RACE REPORT: SUNDAY 24 MAY 2020: COVID-19 SAIL

Ten swans were there.  With huge good grace and unhurried calm on seeing the gates of the SGSC opening and envisioning the prospect of social competition for admiration and attention they headed in a line for the opposite bank: upper class social distancing by the true aristocrats of birds. Some swifts like black dots on a blue sky screeched by. Two moorhens hooted like journalists with urgent headlines reporting a story of great importance and they made way in turn for a random mob of Canada geese who had heard the news and gathered just to gaze and guffaw in honks of laughter at the odd sight of SGSC boats trundling down the ramp – and at the even odder sight of sailors in Covid-19 face masks.

Alex in a cowboy movie bandana, ready to ride out of town on a raid, Lev in a ghoulishly tooth-fanged Halloween mask [surely pinching David’s party trick] and Sam was unbelievably pretending to be as innocently white-faced as the driven snow on a summers day while Rob wore something red and Andy swore by a heavy duty builders demolition rubble and dust choker, complete with a nose valve. James realised he was not at all suitably dressed for this fancy dress party and came back in a fetchingly backless spaghetti-strap little black dress number.

Covid-19 is making the bizarre and impossible quite normal and no one is used to it. 

Neither are the boats. Nor are its sailors. Lev had taken over the duty as Safety Boat officer from Tim while being in self-isolation. Lev’s boat was upside down but with immaculate external repairs while Andy’s was fighting acute and chronic internal rot with more and more patchwork. Sam tangled his mast in the tree and while commenting that the heavy gusts were not encouraging, discovered a shorn-off part of the gooseneck – which he took as a recipe for cooking his boating goose into an early lunch retirement.  And the safety boat trailer wheel had a flat tyre; requiring the urgent life-saving attention of a mechanical ventilator. Nurses in PPE then wheeled the trolley patient down the ramp to recuperate and recover in the water. No-one clapped.

The warm F3 wind came fitfully but directly from the North-West; perfect for a really long straight ‘A’ course.
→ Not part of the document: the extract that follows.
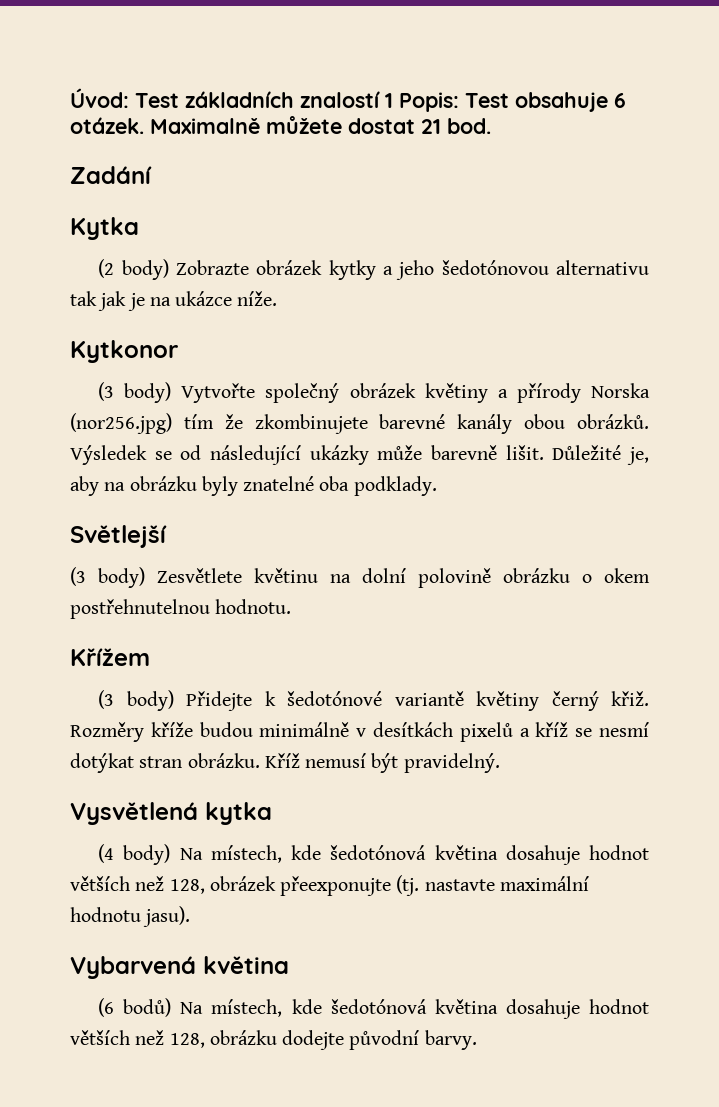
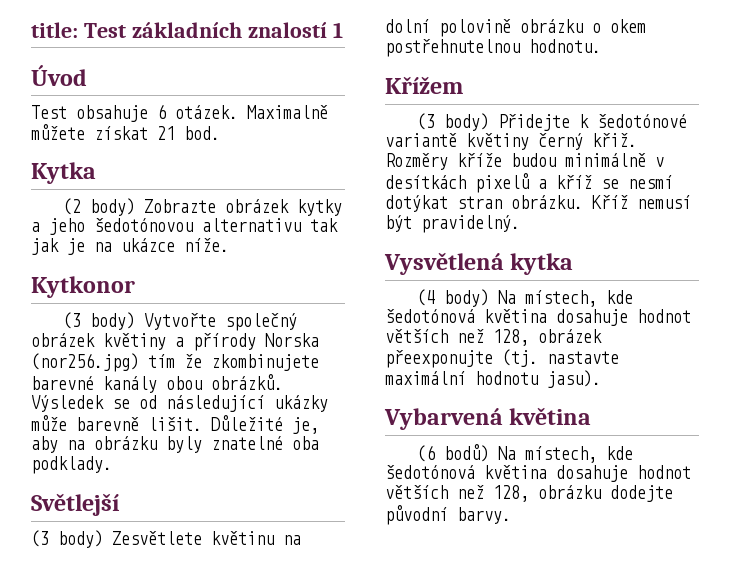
[70,88,129,108] Úvod: -> [31,22,78,38] title:
[399,92,459,112] Popis: -> [31,65,87,86] // Úvod //
[348,118,415,134] dostat -> [94,126,148,140] získat
[70,166,152,184] // Zadání -> (220, 133) none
As the OOD set up the start at the Bell & Crown he discovered that Covid-19 had struck the scoreboard pen into mute.  No transmission of ink to paper! Unmute your mike! But no amount of empty scribbling would work to fix the bug. There was nothing for it but to abandon the call and zoom off back to the club to get another pen. An aural and video sign was signalled to Lev on the Safety Boat to inform him of the delay.

Hurrying back, the Blue Peter was raised for the 6-minute start – but without using a trumpet or a whistle that would potentially blast corona virus into the atmosphere for miles around and prolong the lockdown of the whole of Britain. Can the squeezy rubber ball for the acoustic hooter ever be replaced?

A brisk and gusty warm wind sent first Alex, then Rob, then James downstream and within three minutes they were more or less together at the mark that was set just off the City Barge.  After rounding it, James took the lead and headed across the end of the PLA trot into the mainstream of the river and stayed close to the punts before crossing to the upstream mark, reaching it only just ahead of Alex.  Both Alex and Rob had stayed on the Strand side of the trot.

Only the tricycle ice-cream seller had a socially distanced queue that could silently watch the gybes round the mark.

Goose-winged, James flew down the Strand side but Alex found he was caught in the slacker wind by the bank and Rob overtook him.

After rounding the mark and coming back upstream, James decided not to risk heading across into the mainstream again but tacked into the wind on the Stand side of the trot.

It seems that as the incoming tide reaches a certain volume its momentum carries it through the railway bridge and on around the bend in the river, away the main traffic route; towards the Strand rather than towards Kew bridge. The wind was perfect for a classic “Round the Island” race but the slackness of the current on the other side of Oliver’s Ait usually also makes it dangerous to manoeuvre with the constant traffic of rowers and passenger boats. But with a totally empty river, this would have been a perfect day for a “Round the Island”.  The OOD regretted not suggesting it.

By the third lap Rob had secured his second place lead over Alex who, by the fourth lap and in a slackening wind and an imminent high tide, was being tailed by James.

Gybing fast round the upstream mark James lapped Alex – and James asked the OOD if this might be the moment to signal the end of the race.

Since they had all been sailing for well over an hour while the ODD starting technology was zoom-meeting muted this was clearly appropriate.  

The Blue Peter was raised – and lowered. 

The sky was so blue – while no planes flew.

A Covid-19 race had ended  – and no tea was brewed.